Vengo alla materia più spinosa, la sanità.

I motivi che legittimano il trasferimento di questo insieme di competenze nel campo della sanità, sono che i LEA definiscono i livelli essenziali di assistenza in campo sanitario. La stessa sentenza 192/2024 della Corte costituzionale accoglie questa equiparazione, non a caso richiamata espressamente nelle premesse delle Intese preliminari, così come avviene con il comma 5 dell’articolo 1 del ddl AS 1623, in discussione in questa I Commissione.
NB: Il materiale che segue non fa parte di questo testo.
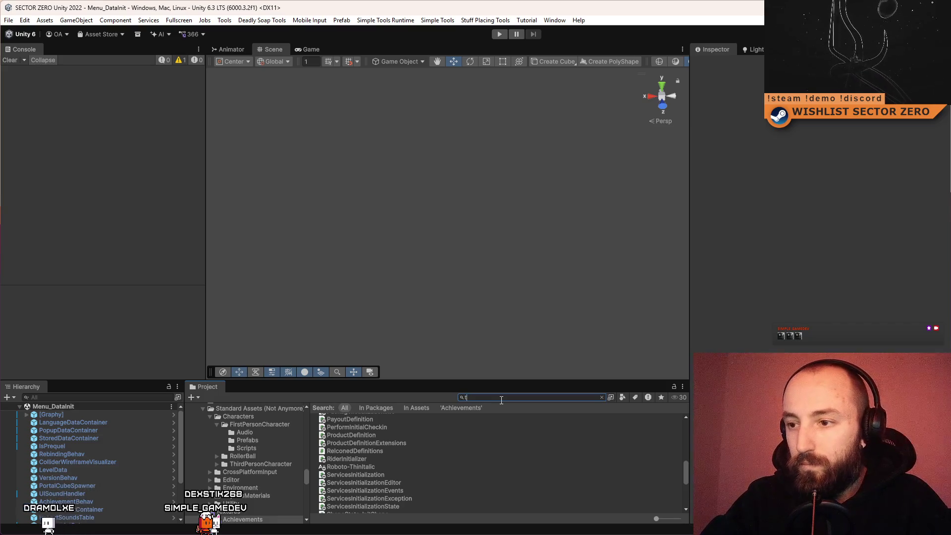
pyautogui.write(':Scene')
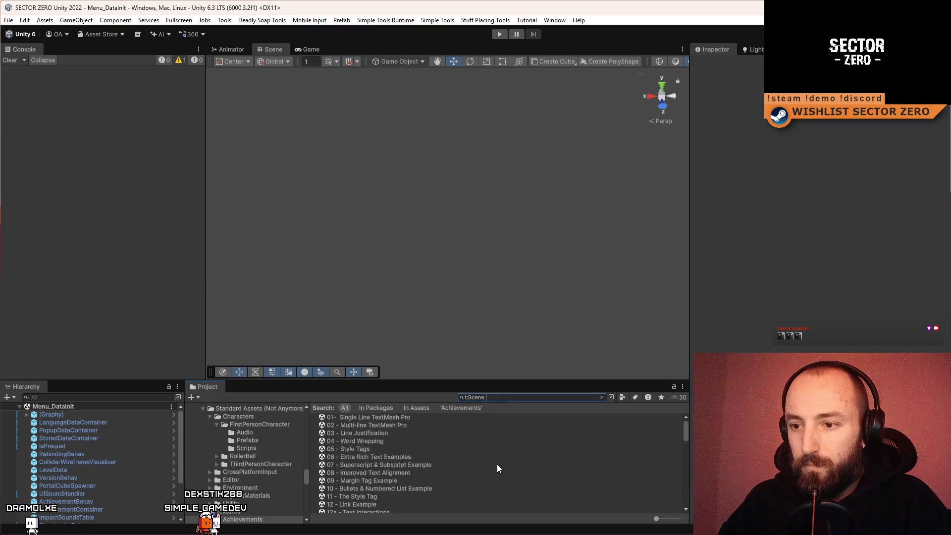
pyautogui.scroll(-10, 461, 450)
pyautogui.scroll(3, 406, 461)
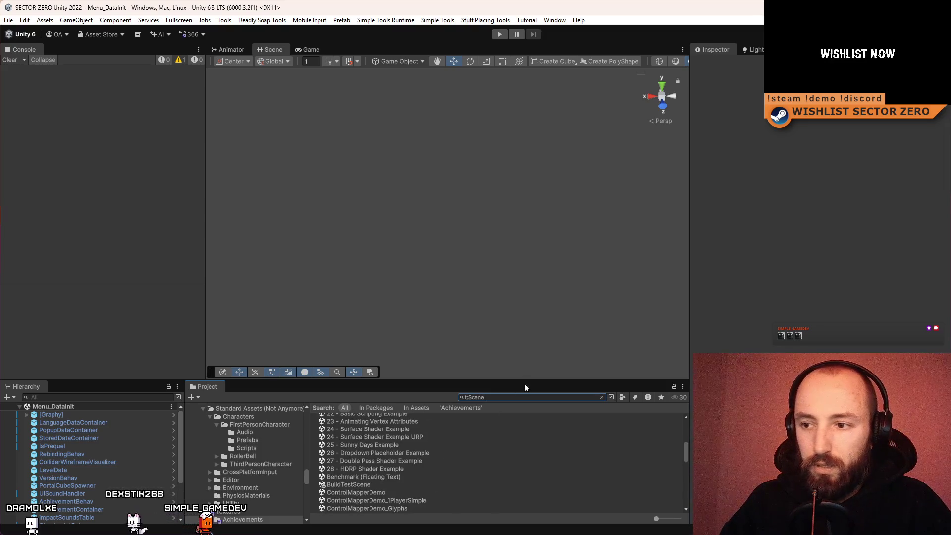
pyautogui.write('init')
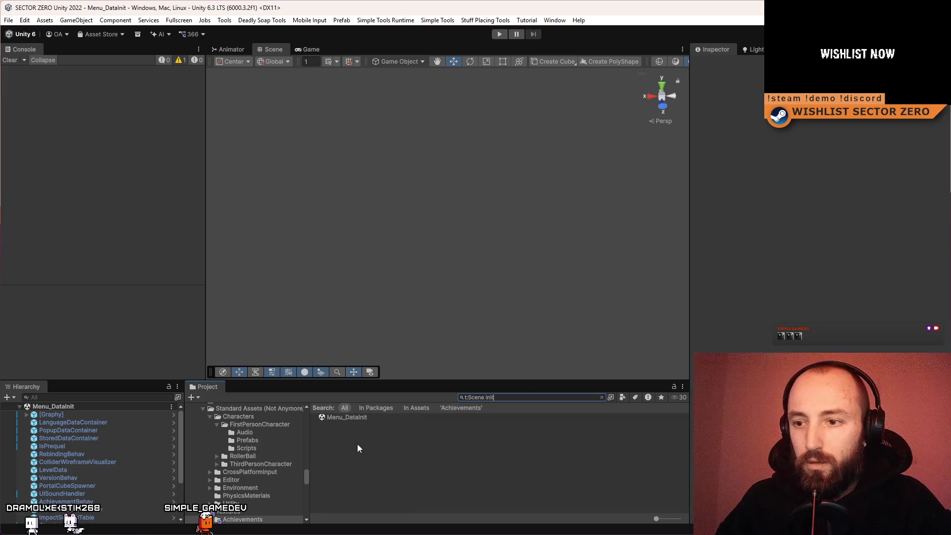
pyautogui.click(384, 418)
Non sono aduso a ignorare o a manipolare le sentenze della Corte costituzionale.  Sostengo che lungi dall’essere un punto di forza per il trasferimento delle competenze in campo sanitario, il richiamo alla sentenza 192/2024 è un punto di debolezza delle Intese preliminari. Occorre ricordare che la Corte costituzionale è un organo giurisdizionale, è il giudice delle leggi, essa non fa le leggi, è, come ha spiegato Kelsen, al massimo un legislatore negativo (Wesen und Entwicklung der Staatsgerichtsbarkeit, Berlin-Leipzig, 1929, pp. 52-56). Poteva mai la Corte valutare i LEA in sede di discussione dei ricorsi alla legge 86/2024 e giudicarli in sede di sentenza? Si sarebbe sostituita al Parlamento, è il Parlamento a dover indagare e valutare se l’applicazione dei LEA abbiano o meno garantito i livelli essenziali di prestazione: è il Parlamento chiamato a valutare se è fondata l’identificazione tra i LEA e i LEP. Martin Kriele, pur con un approccio teorico diverso, articola il discorso di Kelsen, specificando che: ‘Il parlamentare assomma in sé il ruolo di avvocato e quello di giudice. È il rappresentante del popolo investito di un mandato generale: deve difenderne gli interessi, sostenerne le istanze e formulare proposte a suo nome. Nel processo politico, diversamente da quello giudiziario, chi argomenta e chi decide non sono soggetti distinti, ma coincidono’ (Einführung in die Staatslehre, Stuttgart 20036, p. 207).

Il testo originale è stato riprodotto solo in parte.